**Consignes à suivre:** Réécrivez le passage de l'extrait fourni qui va de « Malheureusement, les propos » à « les années 80 ? », en substituant « désuète » à « surannée ».

**Extrait fourni:**
# # # # # # #

Il faut ici se souvenir que Nicolas Sarkozy, entre les deux tours de l’élection présidentielle, avait clairement laissé entendre qu’il souhaitait mettre un terme à la présence de soldats français en Afghanistan. Le 26 avril 2007, dans une interview à la télévision, il affirmait : « La présence à long terme des troupes françaises à cet endroit du monde ne me semble pas décisive. De toute manière, si vous regardez l’histoire du monde, aucune armée étrangère n’a réussi dans un pays qui n’est pas le sien. Aucune. (…) Quelle que soit l’époque, quel que soit le lieu. (…) Le Président de la République a pris la décision de rapatrier nos troupes spéciales et un certain nombre d’éléments. C’est une politique que je poursuivrai. » Ces propos sont parfaitement convaincants, mais un élu se souvient-il jamais des propos qu’il a eu l’imprudence de tenir lorsqu’il était candidat ? Et pourtant, Nicolas Sarkozy a cru pouvoir dire le 26 août à Castres : « Je ne suis pas un homme qui change de convictions au gré des changements d’humeur. »

Malheureusement, les propos déclamatoires et emphatiques de Nicolas Sarkozy qui exaltent la défense de « la liberté, des « droits de l’Homme » et particulièrement des « droits de la femme », de la « civilisation », de la « démocratie », des « valeurs de dignité humaine » et des « valeurs universelles », et le « combat juste » contre « la barbarie, l’obscurantisme et le terrorisme » constituent une rhétorique surannée qui ne fait que reproduire celle utilisée par George Bush et les dirigeants américains depuis le 11 septembre 2001 et qui a fait la preuve de sa vanité et de son inanité. Au demeurant, ces mêmes talibans barbares n’avaient-ils pas la sympathie des occidentaux lorsqu’ils luttaient contre l’invasion soviétique de leur pays dans les années 80 ?

Nicolas Sarkozy voudrait établir un bilan largement positif de l’action menée par les forces armées de la coalition occidentale. « C’est grâce à vous, a-t-il dit aux soldats présents à Kaboul, que des gens peuvent vivre normalement. » Mais qui peut croire que la vie est redevenue normale en Afghanistan depuis l’offensive occidentale d’octobre 2001 alors même que l’insécurité règne dans la plus grande partie du pays ? On ne combat pas le terrorisme avec des bombes. Dans la nuit du 21 au 22 août, quelques heures seulement après que Nicolas Sarkozy ait exalté le combat contre la barbarie mené en Afghanistan, 90 civils ont été tués par des bombardements de la coalition internationale. Dans un premier temps, la coalition a démenti avoir tué des civils et n’a fait état que de la mort de trente insurgés. Mais le 26 août, le représentant spécial du Secrétaire général de l’ONU en Afghanistan publiait un communiqué dans lequel il affirmait : « L’enquête de la Mission d’assistance des Nations Unies en Afghanistan (MANUA) a trouvé des preuves convaincantes, fondées sur le témoignage de témoins visuels, et d’autres, que 90 civils ont été tués, dont 60 enfants, 15 femmes et 15 hommes, 15 autres villageois ont été blessés. » Plusieurs maisons ont été détruites. Déjà, en juillet, deux frappes aériennes avaient tué 64 civils. Pour l’année 2007, qui a été la plus sanglante depuis 2001, on compte plus de 6 000 morts, dont 1 000 membres des forces de sécurité afghanes et 200 soldats de la coalition [3].

# # # # # # #

**Données à examiner:**
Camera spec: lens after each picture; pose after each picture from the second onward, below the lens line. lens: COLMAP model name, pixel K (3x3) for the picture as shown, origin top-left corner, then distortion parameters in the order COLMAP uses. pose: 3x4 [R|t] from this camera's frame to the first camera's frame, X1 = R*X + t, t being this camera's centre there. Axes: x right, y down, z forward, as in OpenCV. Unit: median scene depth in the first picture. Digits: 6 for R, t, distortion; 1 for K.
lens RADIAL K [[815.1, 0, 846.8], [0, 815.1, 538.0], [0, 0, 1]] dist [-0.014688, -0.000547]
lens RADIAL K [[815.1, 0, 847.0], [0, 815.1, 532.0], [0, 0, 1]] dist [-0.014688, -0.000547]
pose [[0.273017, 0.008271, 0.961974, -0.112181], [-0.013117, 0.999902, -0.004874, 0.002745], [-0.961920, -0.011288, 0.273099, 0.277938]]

# # # # # # #

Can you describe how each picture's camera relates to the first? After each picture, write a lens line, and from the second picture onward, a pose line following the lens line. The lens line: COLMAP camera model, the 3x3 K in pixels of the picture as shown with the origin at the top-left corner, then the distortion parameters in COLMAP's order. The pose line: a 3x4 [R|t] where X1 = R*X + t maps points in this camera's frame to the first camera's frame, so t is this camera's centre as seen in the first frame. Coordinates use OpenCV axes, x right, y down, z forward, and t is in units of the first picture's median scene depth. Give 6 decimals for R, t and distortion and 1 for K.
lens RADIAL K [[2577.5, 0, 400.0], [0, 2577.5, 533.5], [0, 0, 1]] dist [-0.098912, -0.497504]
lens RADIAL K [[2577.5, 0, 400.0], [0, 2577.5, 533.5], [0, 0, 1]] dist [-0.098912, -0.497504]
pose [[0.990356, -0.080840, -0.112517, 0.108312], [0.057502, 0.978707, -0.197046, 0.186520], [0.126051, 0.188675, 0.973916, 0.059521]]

# # # # # # #

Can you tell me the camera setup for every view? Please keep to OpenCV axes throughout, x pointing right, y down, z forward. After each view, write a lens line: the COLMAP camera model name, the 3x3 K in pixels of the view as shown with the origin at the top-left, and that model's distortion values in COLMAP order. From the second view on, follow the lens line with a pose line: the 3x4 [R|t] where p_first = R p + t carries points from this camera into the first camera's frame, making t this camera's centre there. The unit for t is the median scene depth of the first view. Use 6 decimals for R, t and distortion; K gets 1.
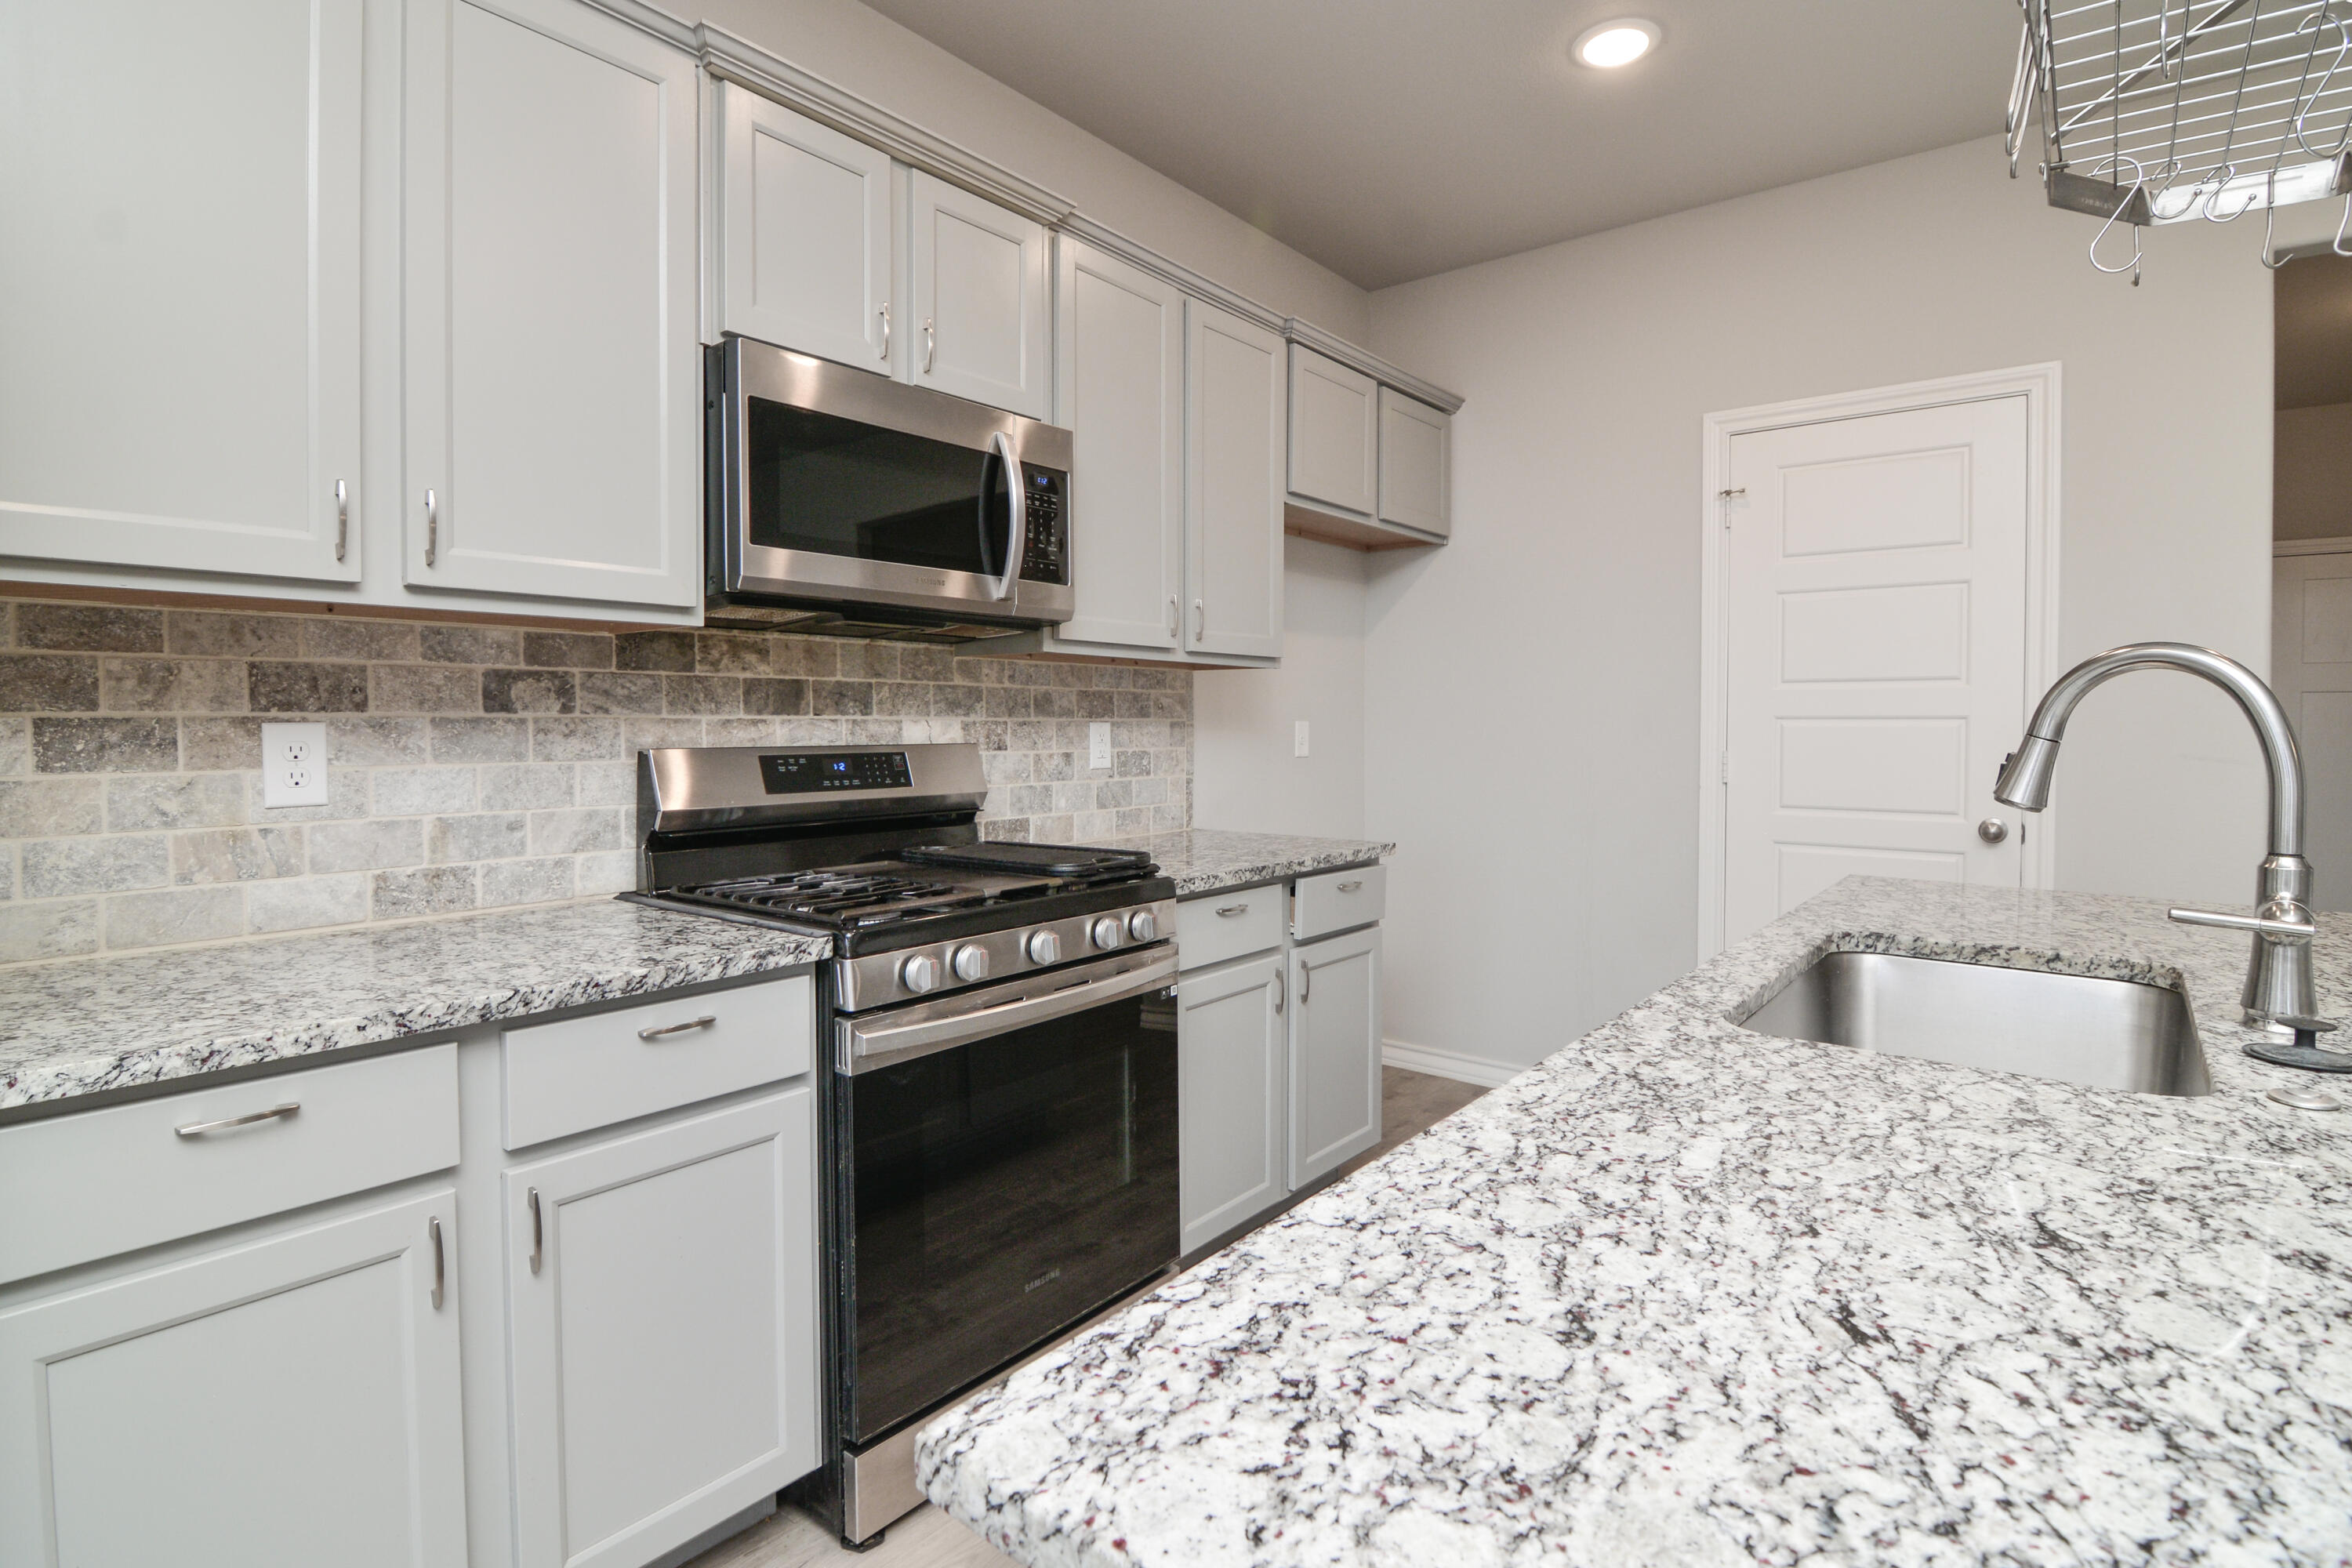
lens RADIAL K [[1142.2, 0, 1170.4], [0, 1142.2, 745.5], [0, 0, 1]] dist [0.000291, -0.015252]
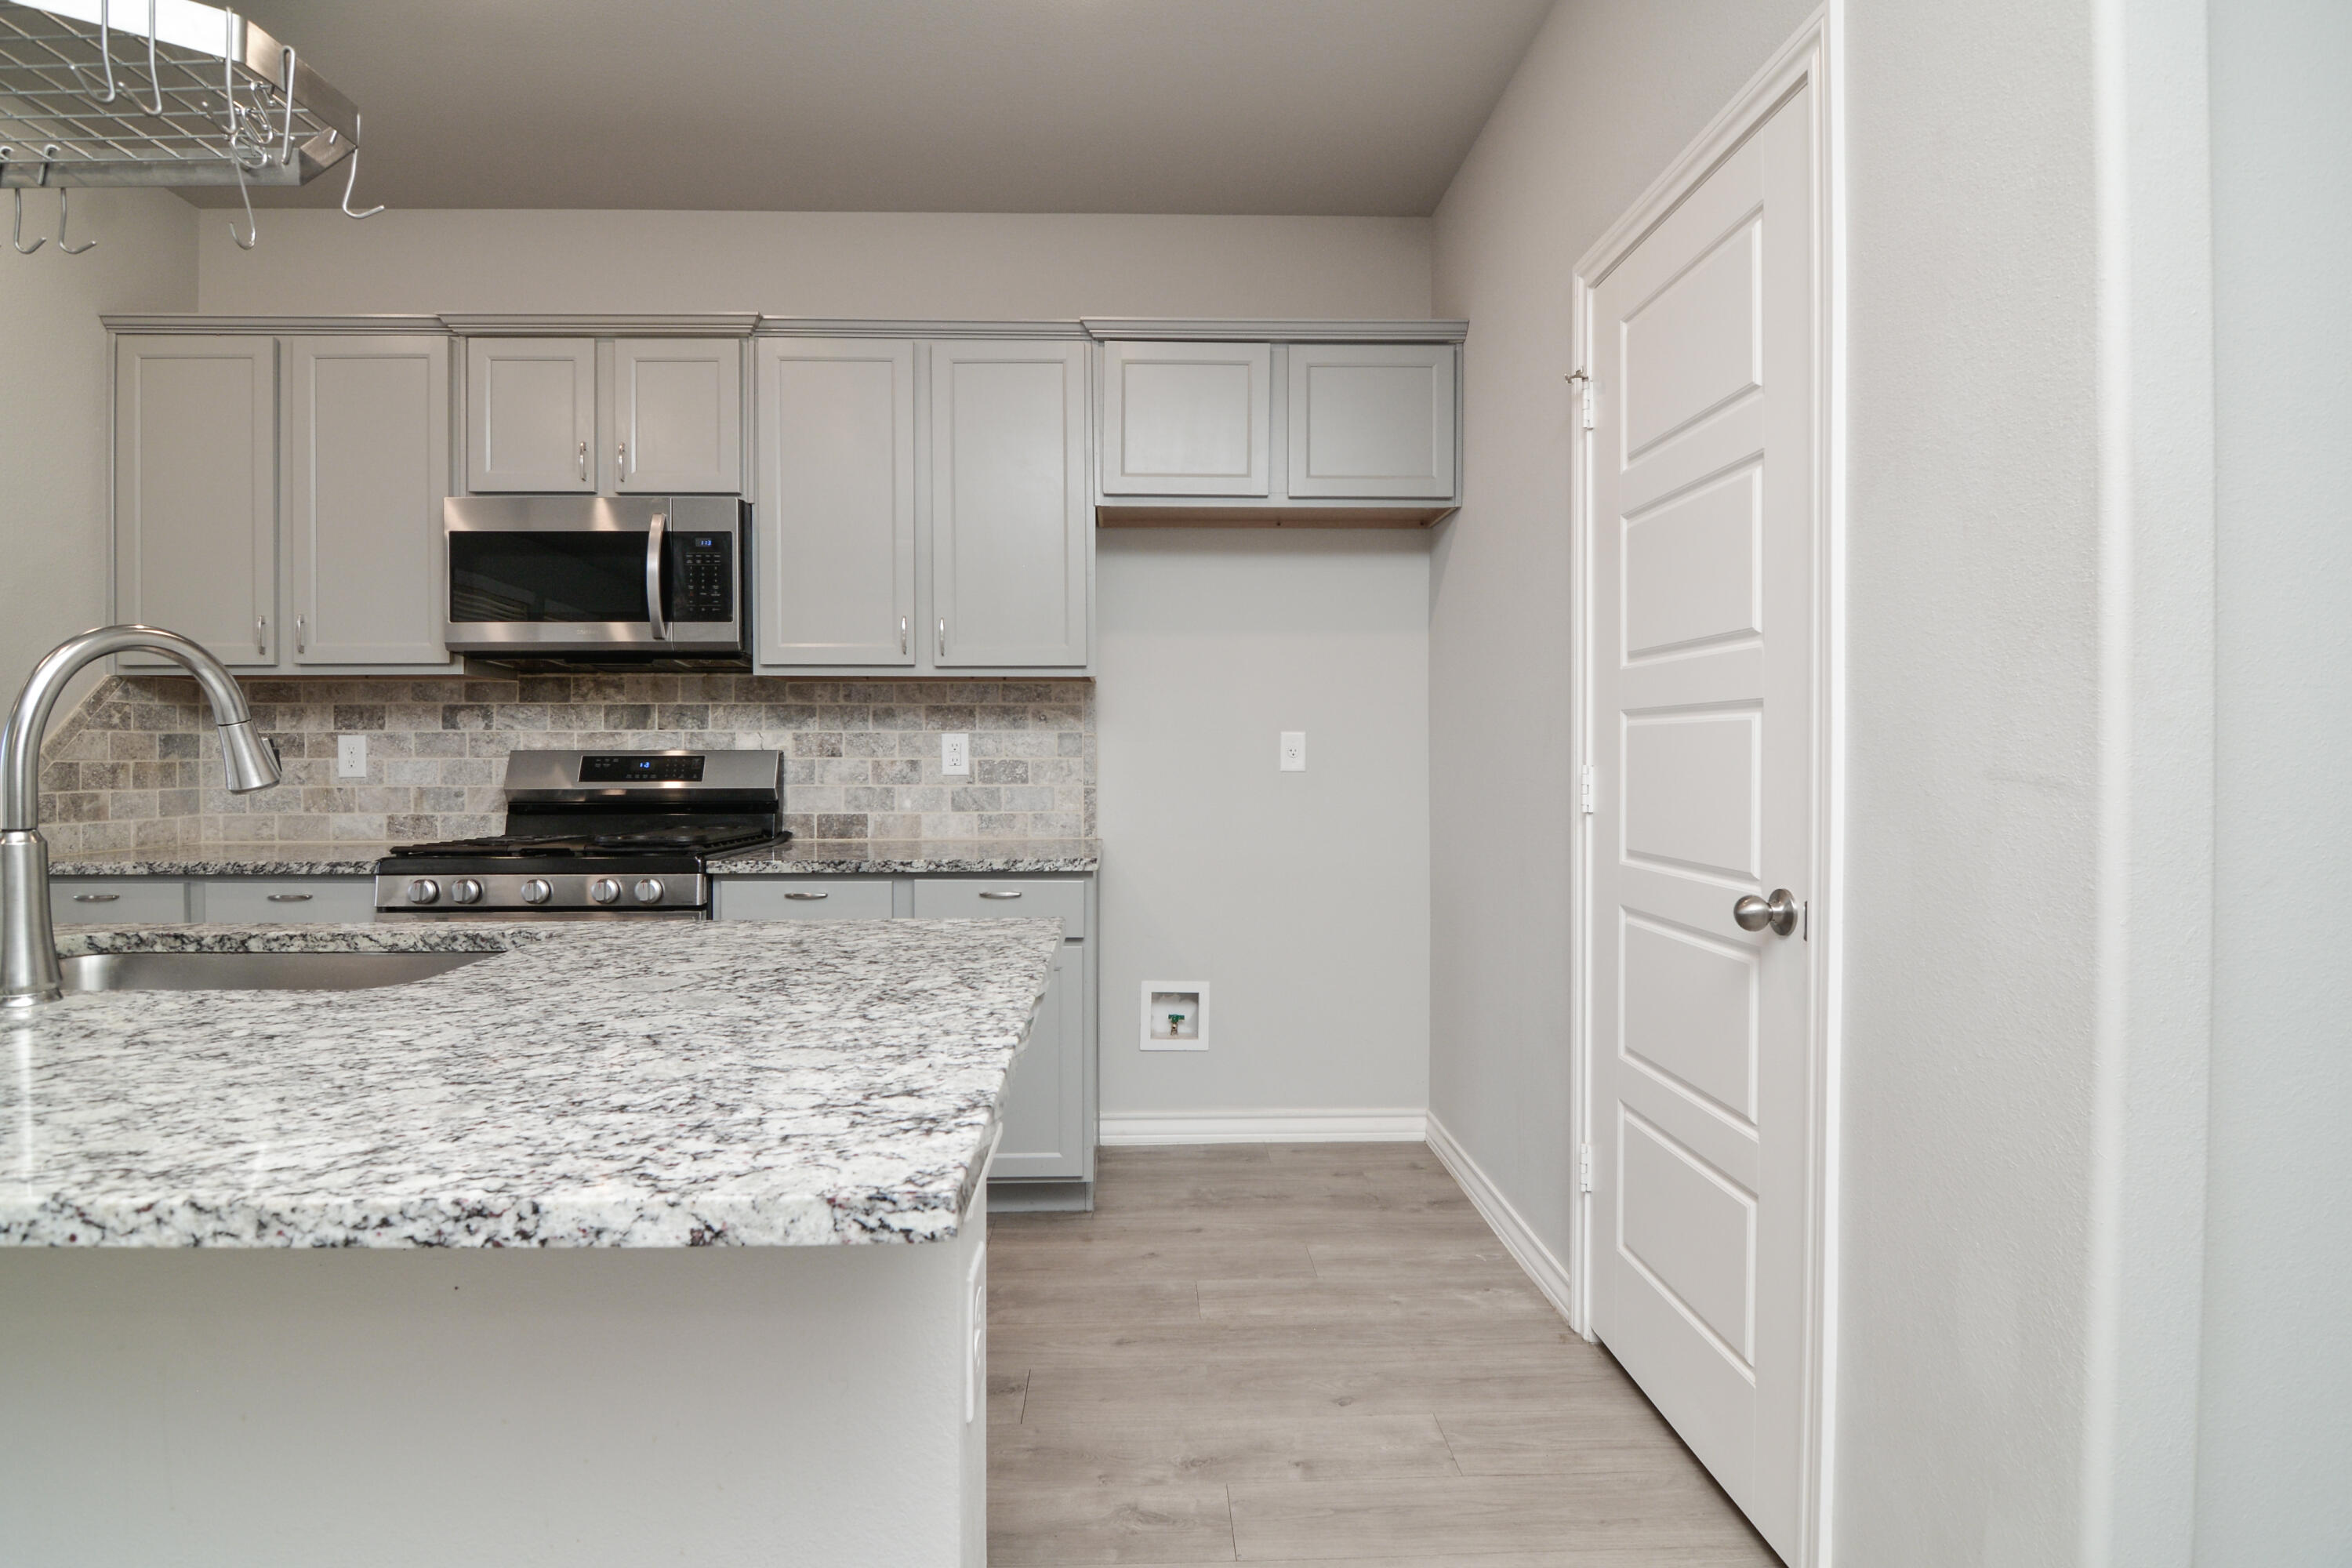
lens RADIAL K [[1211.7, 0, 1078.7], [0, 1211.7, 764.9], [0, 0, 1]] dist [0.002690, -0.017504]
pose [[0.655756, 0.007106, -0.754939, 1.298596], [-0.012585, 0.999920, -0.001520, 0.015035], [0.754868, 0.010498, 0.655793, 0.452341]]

# # # # # # #

**Zone de réponse:**
Malheureusement, les propos déclamatoires et emphatiques de Nicolas Sarkozy qui exaltent la défense de « la liberté, des « droits de l’Homme » et particulièrement des « droits de la femme », de la « civilisation », de la « démocratie », des « valeurs de dignité humaine » et des « valeurs universelles », et le « combat juste » contre « la barbarie, l’obscurantisme et le terrorisme » constituent une rhétorique désuète qui ne fait que reproduire celle utilisée par George Bush et les dirigeants américains depuis le 11 septembre 2001 et qui a fait la preuve de sa vanité et de son inanité. Au demeurant, ces mêmes talibans barbares n’avaient-ils pas la sympathie des occidentaux lorsqu’ils luttaient contre l’invasion soviétique de leur pays dans les années 80 ?